Mantener el peso en un viaje de verano ?>

Mantener el peso en un viaje de verano

En ocasiones, no podemos llevar nuestra dieta allá donde vayamos. Podemos intentar evitar el impacto que tenga comer cualquier tipo de alimento llevando con nosotros complementos alimenticios que hayamos escogido a conciencia, pero no deberíamos mantenernos a base de ellos.

Por ejemplo, si nos vamos de crucero, no vamos a poder escaparnos a comer en un sitio escogido por nosotros mismos. De hecho, en este tipo de casos, suelen ofrecerse comidas a base de buffets. Y aquí, no nos vamos a engañar: la tentación es enorme. En desayunos, comidas, meriendas y cenas, se sirve bollería, postres con un alto contenido en azúcar y otro tipo de alimentos que no le convienen a tu línea.

Sin embargo, sí puedes optar por algunas elecciones que reducirán en la medida de lo posible una subida de peso. Por ejemplo, escoge cereales integrales para desayunar, ya que su alto contenido en fibra contribuirá a saciarte cuanto antes, y te dará la energía suficiente para aguantar horas hasta el almuerzo y la comida. Acompáñalos de fruta fresca, un yogur desnatado y un té o un café. Evita el azúcar y usa edulcorante o estevia para que sea incluso más sano.

En el almuerzo, hazte con una buena ensalada, que sea variada y, a poder ser, acompañada de pescado. Pero si estás en una zona en la que te dan a probar un plato típico, tampoco es necesario que lo rechaces; cómelo en una pequeña porción, o bien, compensa más tarde con un poco de ejercicio. Sentadillas se pueden hacer en cualquier lugar…
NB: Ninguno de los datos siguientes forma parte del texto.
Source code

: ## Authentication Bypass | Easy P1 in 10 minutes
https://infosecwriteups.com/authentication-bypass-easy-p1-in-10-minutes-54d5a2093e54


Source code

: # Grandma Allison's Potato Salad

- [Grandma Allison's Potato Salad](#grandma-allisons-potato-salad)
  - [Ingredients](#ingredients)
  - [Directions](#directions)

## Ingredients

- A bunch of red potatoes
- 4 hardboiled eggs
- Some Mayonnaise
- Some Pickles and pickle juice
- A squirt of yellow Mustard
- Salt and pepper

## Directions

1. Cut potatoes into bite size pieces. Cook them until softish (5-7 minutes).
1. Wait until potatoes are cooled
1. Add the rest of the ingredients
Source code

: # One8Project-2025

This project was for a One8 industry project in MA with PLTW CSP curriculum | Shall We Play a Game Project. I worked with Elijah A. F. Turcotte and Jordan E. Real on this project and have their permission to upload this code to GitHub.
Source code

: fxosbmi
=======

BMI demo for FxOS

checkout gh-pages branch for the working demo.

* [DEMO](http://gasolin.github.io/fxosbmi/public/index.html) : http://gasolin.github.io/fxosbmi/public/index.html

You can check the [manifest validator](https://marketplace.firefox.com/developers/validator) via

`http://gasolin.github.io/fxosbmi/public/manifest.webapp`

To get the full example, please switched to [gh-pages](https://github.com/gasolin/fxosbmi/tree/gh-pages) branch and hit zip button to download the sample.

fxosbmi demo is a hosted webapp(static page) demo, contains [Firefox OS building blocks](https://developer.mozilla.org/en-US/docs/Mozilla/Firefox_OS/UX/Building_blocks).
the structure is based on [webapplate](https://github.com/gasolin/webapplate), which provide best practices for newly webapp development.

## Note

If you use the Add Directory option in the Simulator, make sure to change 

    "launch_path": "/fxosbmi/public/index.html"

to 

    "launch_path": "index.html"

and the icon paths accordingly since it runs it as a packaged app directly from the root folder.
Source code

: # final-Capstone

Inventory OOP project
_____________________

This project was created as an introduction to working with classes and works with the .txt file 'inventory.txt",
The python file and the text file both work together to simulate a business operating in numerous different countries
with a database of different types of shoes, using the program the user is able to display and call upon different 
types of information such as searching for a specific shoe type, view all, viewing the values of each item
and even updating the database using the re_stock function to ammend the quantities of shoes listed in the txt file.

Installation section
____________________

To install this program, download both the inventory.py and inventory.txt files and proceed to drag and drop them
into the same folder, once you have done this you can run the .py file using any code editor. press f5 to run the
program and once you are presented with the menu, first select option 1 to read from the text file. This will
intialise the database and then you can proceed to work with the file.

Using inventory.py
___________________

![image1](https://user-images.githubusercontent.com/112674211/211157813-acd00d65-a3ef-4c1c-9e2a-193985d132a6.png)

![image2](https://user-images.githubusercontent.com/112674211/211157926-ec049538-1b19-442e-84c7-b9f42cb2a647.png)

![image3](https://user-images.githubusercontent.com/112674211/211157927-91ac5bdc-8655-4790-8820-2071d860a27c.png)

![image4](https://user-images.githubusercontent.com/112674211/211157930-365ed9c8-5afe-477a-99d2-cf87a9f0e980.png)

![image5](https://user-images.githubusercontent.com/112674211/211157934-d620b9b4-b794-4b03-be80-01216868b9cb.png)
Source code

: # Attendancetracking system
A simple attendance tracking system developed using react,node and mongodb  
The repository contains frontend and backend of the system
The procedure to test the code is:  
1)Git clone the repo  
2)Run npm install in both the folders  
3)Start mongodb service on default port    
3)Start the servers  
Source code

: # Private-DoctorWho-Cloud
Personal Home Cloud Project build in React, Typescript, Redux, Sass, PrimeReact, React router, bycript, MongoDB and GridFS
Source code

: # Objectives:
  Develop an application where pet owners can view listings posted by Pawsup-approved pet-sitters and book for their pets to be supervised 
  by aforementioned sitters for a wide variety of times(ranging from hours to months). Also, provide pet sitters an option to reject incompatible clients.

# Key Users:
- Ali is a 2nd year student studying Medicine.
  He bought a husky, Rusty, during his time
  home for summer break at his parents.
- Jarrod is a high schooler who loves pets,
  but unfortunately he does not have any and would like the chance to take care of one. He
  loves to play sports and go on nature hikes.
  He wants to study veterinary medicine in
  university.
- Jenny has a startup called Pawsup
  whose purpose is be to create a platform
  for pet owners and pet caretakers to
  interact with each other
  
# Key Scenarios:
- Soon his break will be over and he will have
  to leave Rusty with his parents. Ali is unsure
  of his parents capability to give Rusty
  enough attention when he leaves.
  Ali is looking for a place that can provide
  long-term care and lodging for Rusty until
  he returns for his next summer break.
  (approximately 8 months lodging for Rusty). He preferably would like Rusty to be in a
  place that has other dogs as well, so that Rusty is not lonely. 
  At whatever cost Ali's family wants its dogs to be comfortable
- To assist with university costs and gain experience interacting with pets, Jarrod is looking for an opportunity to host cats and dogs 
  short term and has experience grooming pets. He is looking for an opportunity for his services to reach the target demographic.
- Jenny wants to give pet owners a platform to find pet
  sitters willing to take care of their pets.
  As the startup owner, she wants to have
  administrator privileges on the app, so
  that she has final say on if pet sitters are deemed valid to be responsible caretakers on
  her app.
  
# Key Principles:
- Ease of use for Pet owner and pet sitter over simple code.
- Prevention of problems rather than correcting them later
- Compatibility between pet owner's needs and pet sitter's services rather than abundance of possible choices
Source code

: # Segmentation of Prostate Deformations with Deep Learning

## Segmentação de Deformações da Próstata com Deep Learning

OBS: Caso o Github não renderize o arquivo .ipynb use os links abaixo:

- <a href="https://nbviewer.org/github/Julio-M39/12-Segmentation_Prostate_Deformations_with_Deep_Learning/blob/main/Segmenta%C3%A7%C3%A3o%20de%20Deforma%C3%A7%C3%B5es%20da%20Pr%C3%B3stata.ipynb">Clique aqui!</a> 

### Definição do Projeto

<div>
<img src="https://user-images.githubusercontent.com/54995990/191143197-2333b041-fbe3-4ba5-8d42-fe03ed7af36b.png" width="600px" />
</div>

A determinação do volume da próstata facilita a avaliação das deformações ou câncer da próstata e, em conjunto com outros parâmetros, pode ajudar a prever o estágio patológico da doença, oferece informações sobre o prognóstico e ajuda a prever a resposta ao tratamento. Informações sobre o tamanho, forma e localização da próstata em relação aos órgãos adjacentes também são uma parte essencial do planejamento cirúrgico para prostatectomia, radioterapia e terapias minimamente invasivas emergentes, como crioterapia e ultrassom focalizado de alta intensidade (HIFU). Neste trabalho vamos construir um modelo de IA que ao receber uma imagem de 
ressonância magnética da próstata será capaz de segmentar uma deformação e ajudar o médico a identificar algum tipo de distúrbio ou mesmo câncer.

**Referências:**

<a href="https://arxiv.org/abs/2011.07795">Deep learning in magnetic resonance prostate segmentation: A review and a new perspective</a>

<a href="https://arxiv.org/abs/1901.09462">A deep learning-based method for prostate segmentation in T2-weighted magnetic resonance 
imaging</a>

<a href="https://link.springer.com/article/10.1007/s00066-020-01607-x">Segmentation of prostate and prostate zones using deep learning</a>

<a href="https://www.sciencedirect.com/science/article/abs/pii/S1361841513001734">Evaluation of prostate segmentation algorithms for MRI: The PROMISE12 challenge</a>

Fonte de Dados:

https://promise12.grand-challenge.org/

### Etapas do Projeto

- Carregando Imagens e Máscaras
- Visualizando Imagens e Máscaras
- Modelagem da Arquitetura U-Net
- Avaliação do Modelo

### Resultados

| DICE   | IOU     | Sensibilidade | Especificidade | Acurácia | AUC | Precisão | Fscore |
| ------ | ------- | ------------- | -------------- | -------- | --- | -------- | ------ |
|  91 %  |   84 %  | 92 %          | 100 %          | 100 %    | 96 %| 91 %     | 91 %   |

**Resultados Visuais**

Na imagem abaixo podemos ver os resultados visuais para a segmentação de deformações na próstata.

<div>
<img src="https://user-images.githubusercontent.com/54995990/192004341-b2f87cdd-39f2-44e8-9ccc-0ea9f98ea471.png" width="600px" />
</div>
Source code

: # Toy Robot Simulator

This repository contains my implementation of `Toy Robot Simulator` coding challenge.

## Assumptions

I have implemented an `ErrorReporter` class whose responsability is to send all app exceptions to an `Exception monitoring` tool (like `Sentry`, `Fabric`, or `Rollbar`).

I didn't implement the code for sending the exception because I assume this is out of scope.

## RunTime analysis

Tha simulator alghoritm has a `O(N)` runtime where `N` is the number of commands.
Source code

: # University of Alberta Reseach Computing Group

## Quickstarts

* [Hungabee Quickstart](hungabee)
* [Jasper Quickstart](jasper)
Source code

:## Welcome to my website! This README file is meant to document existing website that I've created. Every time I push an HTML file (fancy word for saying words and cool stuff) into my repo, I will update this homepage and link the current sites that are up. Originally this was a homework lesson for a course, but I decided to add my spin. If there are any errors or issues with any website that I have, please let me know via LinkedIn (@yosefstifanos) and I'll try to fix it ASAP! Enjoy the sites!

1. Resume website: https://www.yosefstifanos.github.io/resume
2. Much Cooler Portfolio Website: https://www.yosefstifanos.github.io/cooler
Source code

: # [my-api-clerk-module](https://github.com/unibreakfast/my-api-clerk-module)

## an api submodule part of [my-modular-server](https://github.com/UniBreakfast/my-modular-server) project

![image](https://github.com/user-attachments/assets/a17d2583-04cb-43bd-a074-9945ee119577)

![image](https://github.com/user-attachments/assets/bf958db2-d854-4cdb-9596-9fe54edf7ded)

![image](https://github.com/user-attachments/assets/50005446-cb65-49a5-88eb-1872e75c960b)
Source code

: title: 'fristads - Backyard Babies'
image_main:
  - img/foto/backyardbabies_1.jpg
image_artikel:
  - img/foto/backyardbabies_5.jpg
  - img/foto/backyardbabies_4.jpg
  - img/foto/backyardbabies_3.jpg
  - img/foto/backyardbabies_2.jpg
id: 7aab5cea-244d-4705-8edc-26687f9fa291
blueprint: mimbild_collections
Si vas a realizar excursiones, lleva contigo sándwiches de jamón de pavo y de queso light. Así, ante cualquier ataque de hambre, evitarás caer en tentaciones de las que te arrepentirías más tarde.

Para merendar, si no tienes mucha hambre, opta por un zumo natural, una infusión o un té helado. Si necesitas algo que llene más, las piezas de fruta serán tus mejores opciones.

Para cenar, lo ideal sería que consumieras verdura con algo de proteína, como pescado o carne. Y, sobre todo, acompaña con agua para beber. Si te parece poca cosa, pide agua con una rodaja de limón y con hielo.

Aprovecha el tiempo libre para hacer ejercicio, como caminar, ir en bicicleta o nadar en la piscina o el mar, y no tendrás que preocuparte de tu alimentación este verano.